We're used to some basement flooding w/a certain confluence of events: Nor'easter, full moon, & high tide. I'd initially planned to stay, glad in the end I went to a friend's house inland some. That day, our town had already begun to flood... and it was still *low* tide, and the storm wasn't due to hit for hours yet... the flooding "just" from that tidal surge. Yikes! As it was, two of the roads out of town were already impassable.
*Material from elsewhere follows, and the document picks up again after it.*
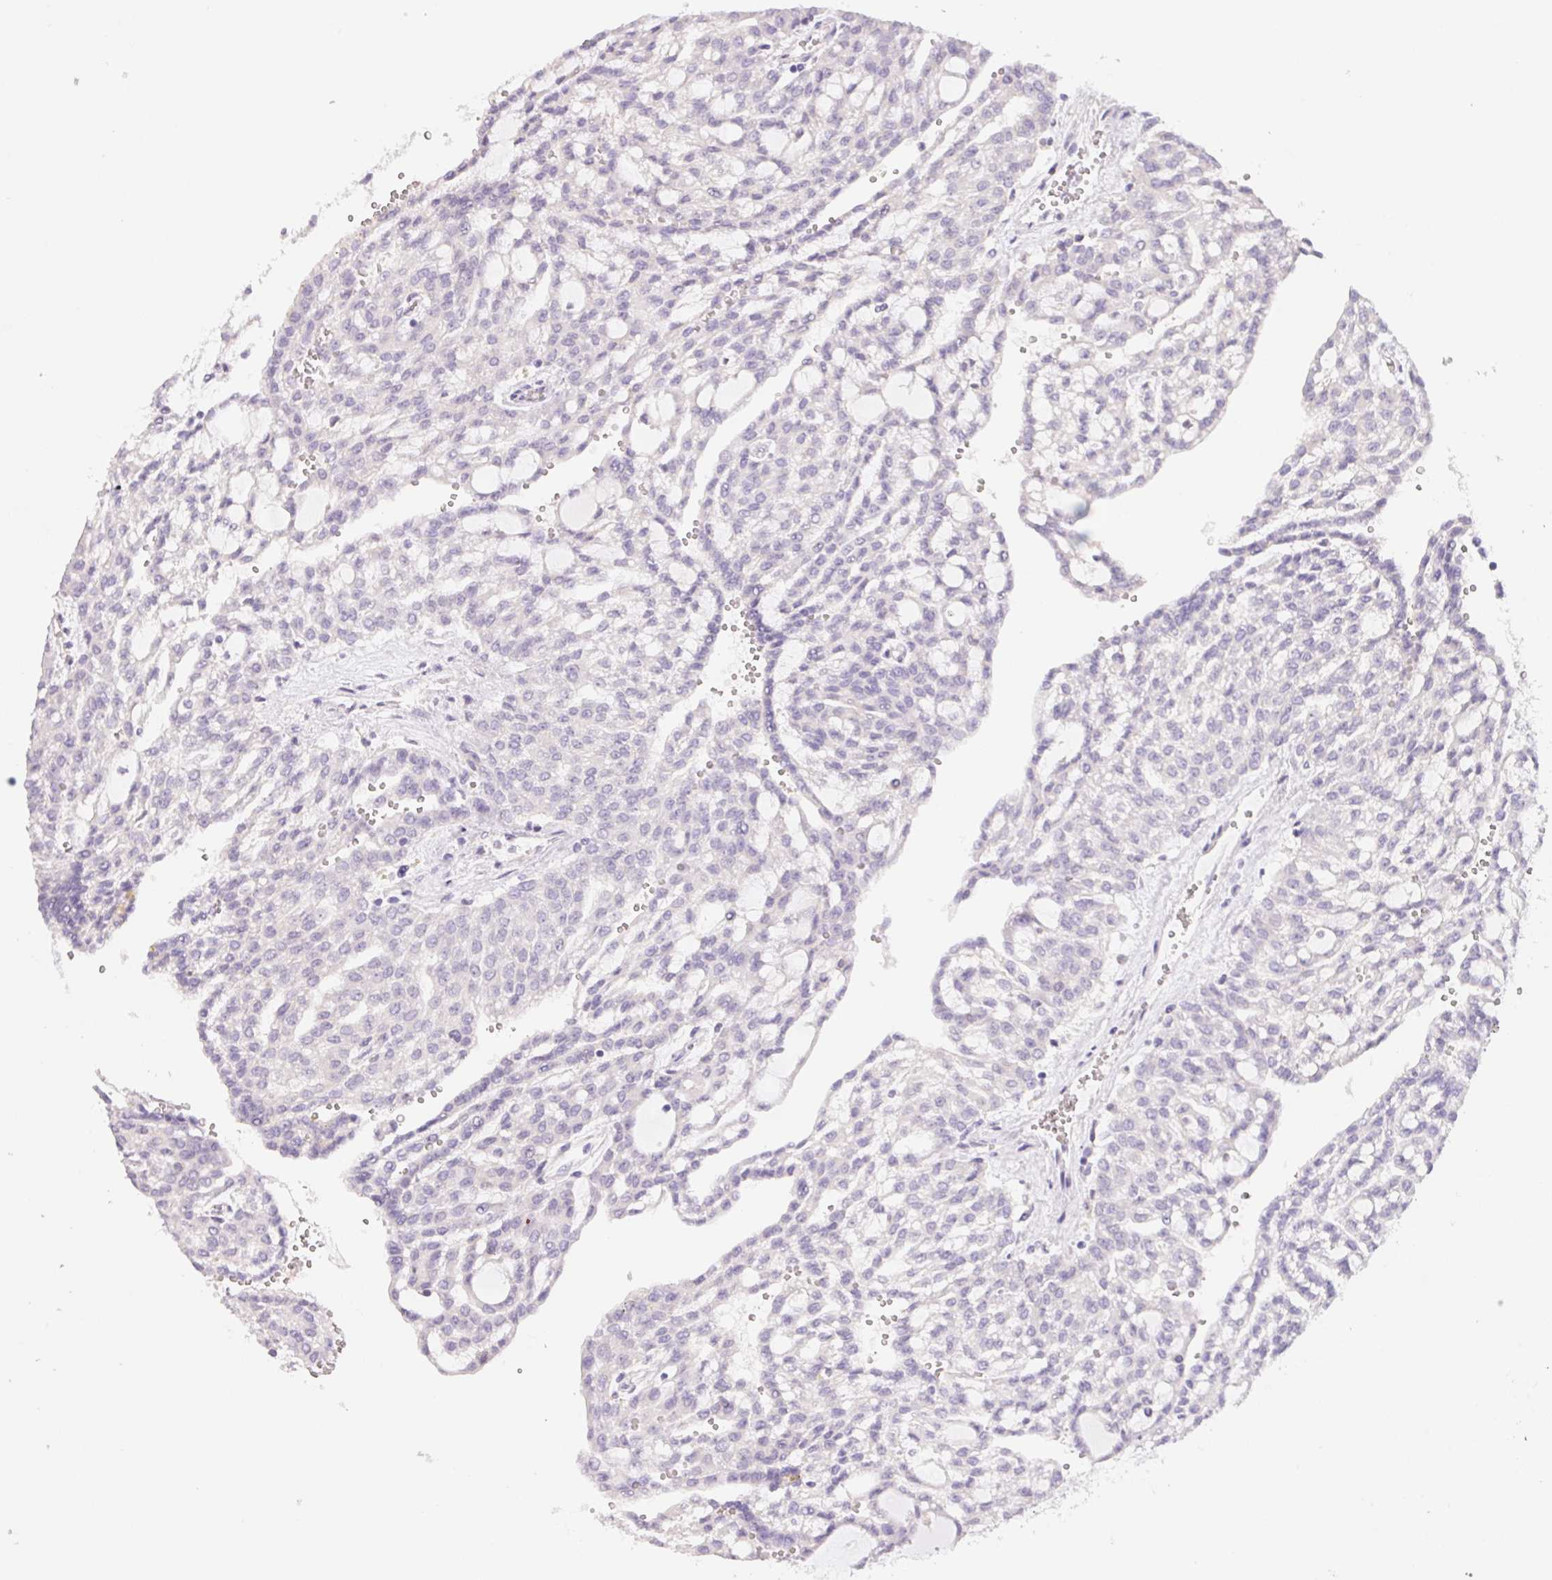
{"staining": {"intensity": "negative", "quantity": "none", "location": "none"}, "tissue": "renal cancer", "cell_type": "Tumor cells", "image_type": "cancer", "snomed": [{"axis": "morphology", "description": "Adenocarcinoma, NOS"}, {"axis": "topography", "description": "Kidney"}], "caption": "This is an immunohistochemistry (IHC) histopathology image of human renal cancer. There is no staining in tumor cells.", "gene": "CTNND2", "patient": {"sex": "male", "age": 63}}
I'd have been freaking out to have my one-story home entirely surrounded by the Hudson, with water rising to mere inches below the first floor and with our town's three marinas' worth of boats and logs and parts of outbuildings and piers and all sorts of debris crashing all over the place. Boats were torn off moorings (or lifted off dry docks) and went sailing around on their own, landing in people's yards, dozens landing in the road. I returned to find a sailboat where my deck stairs used to be, leaning against the little house less than a foot from a picture window. (The deck railing is all full of dings.) Hey, that boat and seven others piled up near it did not come *through* the deck, wall, or window. (Maybe because I walked the periphery before I left and prayed over my home?) Truly, the aftermath looked surreal.
This? Lifelong residents here never saw anything like it before.(For various reasons, I remain suspicious!) Truly, so many were taken off guard. But in getting people evacuated as necessary as the storm progressed (in a bucket at one point) and providing food and shelter for some for days, our volunteer fire department was terrific! And in handling this enormous cleanup, our DPW workers are the best!
It's 41 degrees at the moment, 51 in the house. The only thing we could use here in the Hudson Valley is a couple of nice, warm days! Seeing as this is now going on Week Three, the learning lesson for me was that, really, I was not prepared. And as I mentioned at the "Have a good day" post, it did make me realize how much I take for granted. My prayers go out to those who lost their homes or remain evacuated, and the families who lost loved ones. Thanks again for your concern, deacon. :)
When we try to pick out anything by itself, we find it hitched to everything else in the Universe.